Headline.co.id, Jogja ~ Rapat Dewan Gubernur Bank Indonesia (BI) pada 17-18 Juni lalu memutuskan untuk menaikkan suku bunga acuan sebesar 25 basis poin menjadi 5,50 persen. Keputusan ini menandai level tertinggi sejak April 2025 dan dilakukan di tengah tekanan pasar keuangan domestik yang semakin berat, termasuk depresiasi rupiah yang berlanjut. Dosen Fakultas Ekonomika dan Bisnis Universitas Gadjah Mada (UGM), Rijadh Djatu Winardi, menekankan pentingnya kebijakan ini sebagai sinyal urgensi dari BI untuk mengatasi pelemahan rupiah yang mencapai Rp18.171 per dolar AS pada 9 Juni 2026, level terendah sejak krisis finansial 1998.

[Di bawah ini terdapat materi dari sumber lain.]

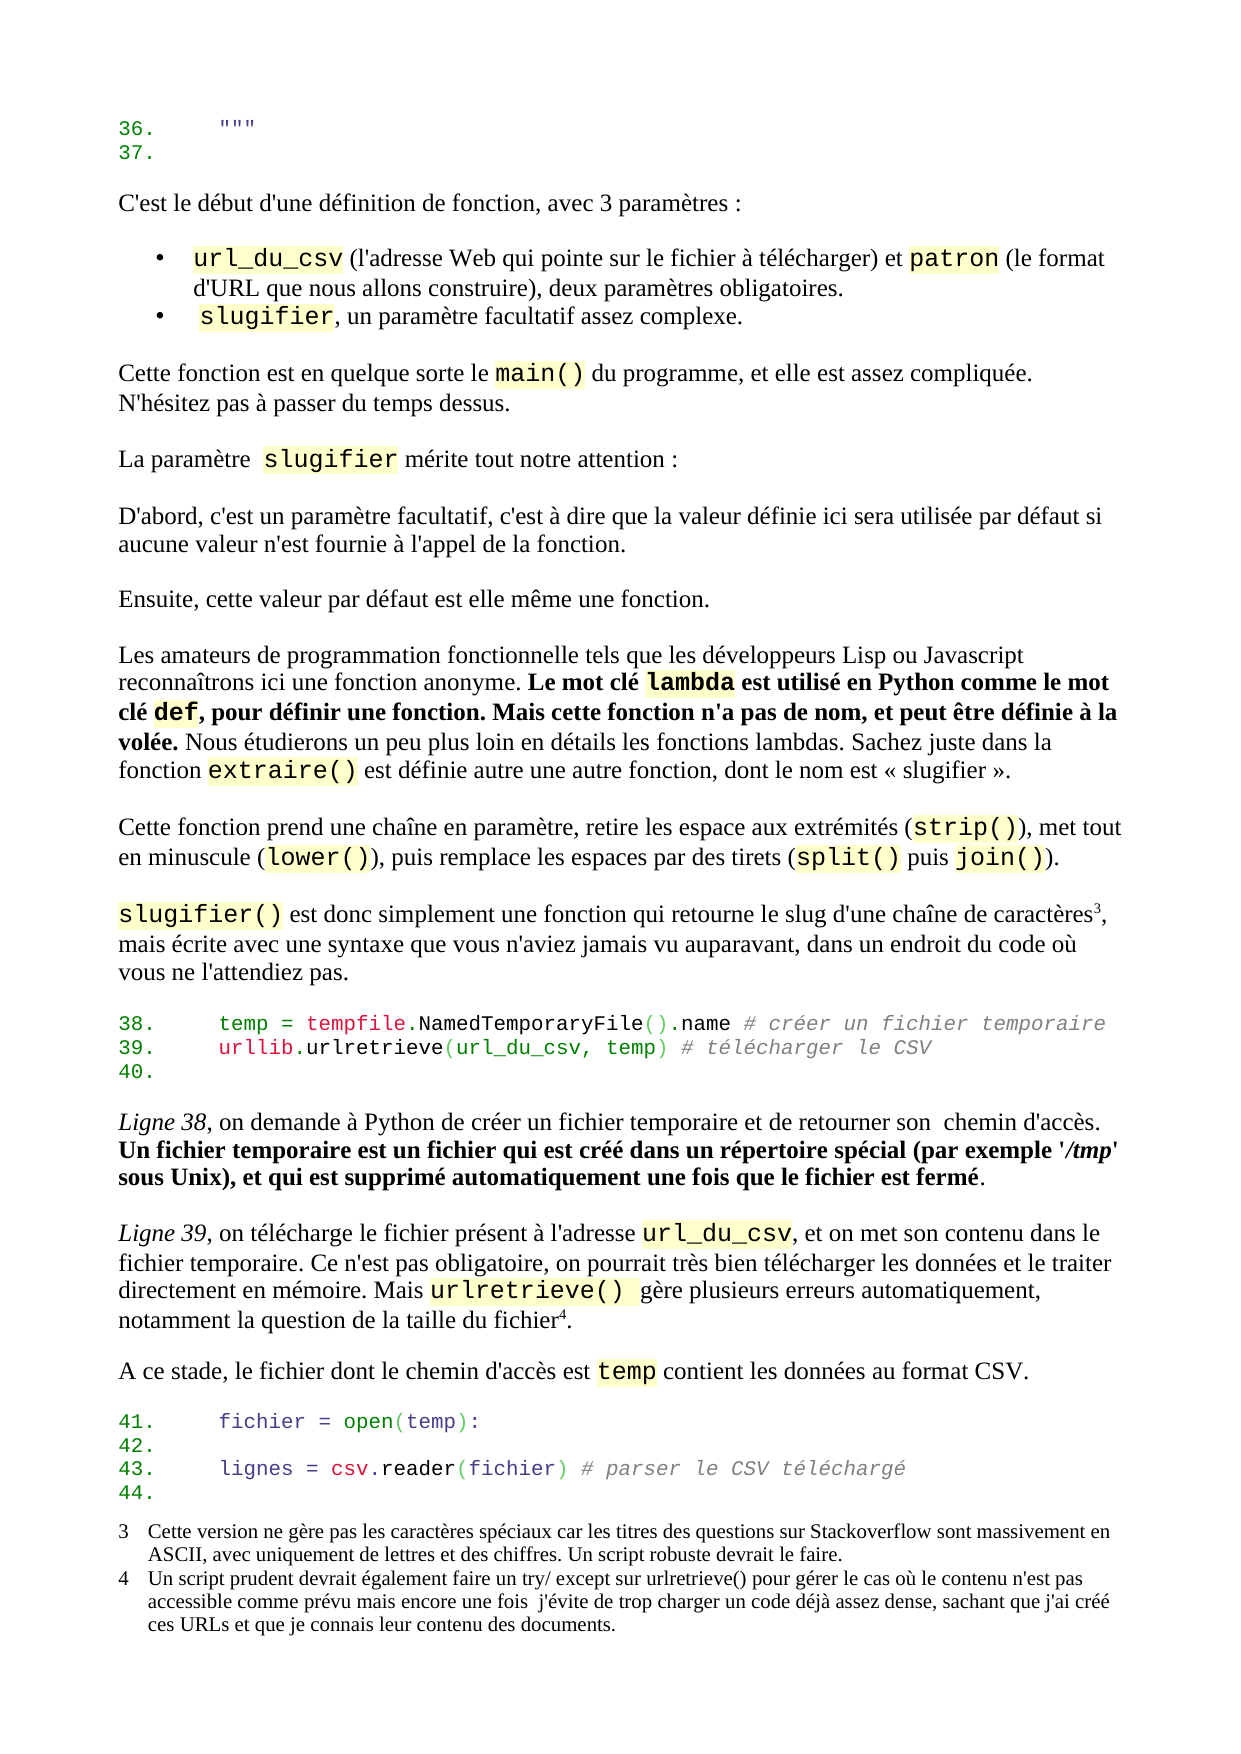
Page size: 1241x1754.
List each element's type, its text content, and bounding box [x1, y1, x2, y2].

list lignes = csv.reader(fichier) # parser le CSV téléchargé [118, 1458, 1122, 1482]
text C'est le début d'une définition de fonction, avec 3 paramètres : [118, 189, 1122, 217]
text Cette version ne gère pas les caractères spéciaux car les titres des questions sur Stackoverflow sont massivement en ASCII, avec uniquement de lettres et des chiffres. Un script robuste devrait le faire. [118, 1520, 1122, 1566]
list urllib.urlretrieve(url_du_csv, temp) # télécharger le CSV [118, 1037, 1122, 1061]
text Cette fonction est en quelque sorte le main() du programme, et elle est assez compliquée. N'hésitez pas à passer du temps dessus. [118, 359, 1122, 417]
text La paramètre slugifier mérite tout notre attention : [118, 445, 1122, 474]
text Ligne 39, on télécharge le fichier présent à l'adresse url_du_csv, et on met son contenu dans le fichier temporaire. Ce n'est pas obligatoire, on pourrait très bien télécharger les données et le traiter directement en mémoire. Mais urlretrieve() gère plusieurs erreurs automatiquement, notamment la question de la taille du fichier. [118, 1219, 1122, 1334]
text Ensuite, cette valeur par défaut est elle même une fonction. [118, 585, 1122, 613]
text A ce stade, le fichier dont le chemin d'accès est temp contient les données au format CSV. [118, 1357, 1122, 1387]
list fichier = open(temp): [118, 1411, 1122, 1434]
list temp = tempfile.NamedTemporaryFile().name # créer un fichier temporaire [118, 1013, 1122, 1037]
list """ [118, 118, 1122, 142]
list slugifier, un paramètre facultatif assez complexe. [156, 302, 1122, 332]
text slugifier() est donc simplement une fonction qui retourne le slug d'une chaîne de caractères, mais écrite avec une syntaxe que vous n'aviez jamais vu auparavant, dans un endroit du code où vous ne l'attendiez pas. [118, 901, 1122, 986]
list url_du_csv (l'adresse Web qui pointe sur le fichier à télécharger) et patron (le format d'URL que nous allons construire), deux paramètres obligatoires. [156, 244, 1122, 302]
text Les amateurs de programmation fonctionnelle tels que les développeurs Lisp ou Javascript reconnaîtrons ici une fonction anonyme. Le mot clé lambda est utilisé en Python comme le mot clé def, pour définir une fonction. Mais cette fonction n'a pas de nom, et peut être définie à la volée. Nous étudierons un peu plus loin en détails les fonctions lambdas. Sachez juste dans la fonction extraire() est définie autre une autre fonction, dont le nom est « slugifier ». [118, 641, 1122, 786]
text Un script prudent devrait également faire un try/ except sur urlretrieve() pour gérer le cas où le contenu n'est pas accessible comme prévu mais encore une fois j'évite de trop charger un code déjà assez dense, sachant que j'ai créé ces URLs et que je connais leur contenu des documents. [118, 1566, 1122, 1636]
text Cette fonction prend une chaîne en paramètre, retire les espace aux extrémités (strip()), met tout en minuscule (lower()), puis remplace les espaces par des tirets (split() puis join()). [118, 813, 1122, 873]
text D'abord, c'est un paramètre facultatif, c'est à dire que la valeur définie ici sera utilisée par défaut si aucune valeur n'est fournie à l'appel de la fonction. [118, 502, 1122, 558]
text Ligne 38, on demande à Python de créer un fichier temporaire et de retourner son chemin d'accès. Un fichier temporaire est un fichier qui est créé dans un répertoire spécial (par exemple '/tmp' sous Unix), et qui est supprimé automatiquement une fois que le fichier est fermé. [118, 1108, 1122, 1191]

Rijadh menjelaskan bahwa tren suku bunga global saat ini cenderung lebih ketat, berbeda dengan tahun sebelumnya ketika bank sentral utama memangkas suku bunga secara serempak. Krisis geopolitik telah mengubah konsensus tersebut, memaksa bank sentral di berbagai negara, termasuk Indonesia, untuk menyesuaikan kebijakan moneter mereka. “Arah risiko suku bunga kini asimetris ke atas dan itulah lingkungan eksternal yang memaksa BI ikut mengetatkan suku bunga, meski ekonomi domestik sedang melambat,” ujarnya.
Dampak Suku Bunga Tinggi pada Ekonomi Indonesia
Tren suku bunga tinggi global berdampak signifikan pada perekonomian Indonesia, terutama melalui nilai tukar dan arus modal. Ketika imbal hasil aset dolar tetap tinggi, tekanan arus modal keluar dari pasar negara berkembang meningkat. Hal ini terlihat dari penjualan bersih investor asing di bursa yang mencapai Rp73,60 triliun sepanjang semester pertama 2026. Selain itu, imbal hasil Surat Berharga Negara (SBN) tenor 10 tahun sempat melonjak hingga sekitar 7,48 persen pada 10 Juni akibat tekanan jual.
Di pasar keuangan, Indeks Harga Saham Gabungan (IHSG) terkoreksi sekitar 35 persen sepanjang paruh pertama 2026, ditutup di kisaran 5.643 pada akhir Juni. Rijadh menjelaskan bahwa ini merupakan kombinasi repricing valuasi akibat discount rate yang lebih tinggi dan rotasi investor ke instrumen pendapatan tetap yang kini menawarkan imbal hasil lebih kompetitif dibandingkan ekspektasi return saham.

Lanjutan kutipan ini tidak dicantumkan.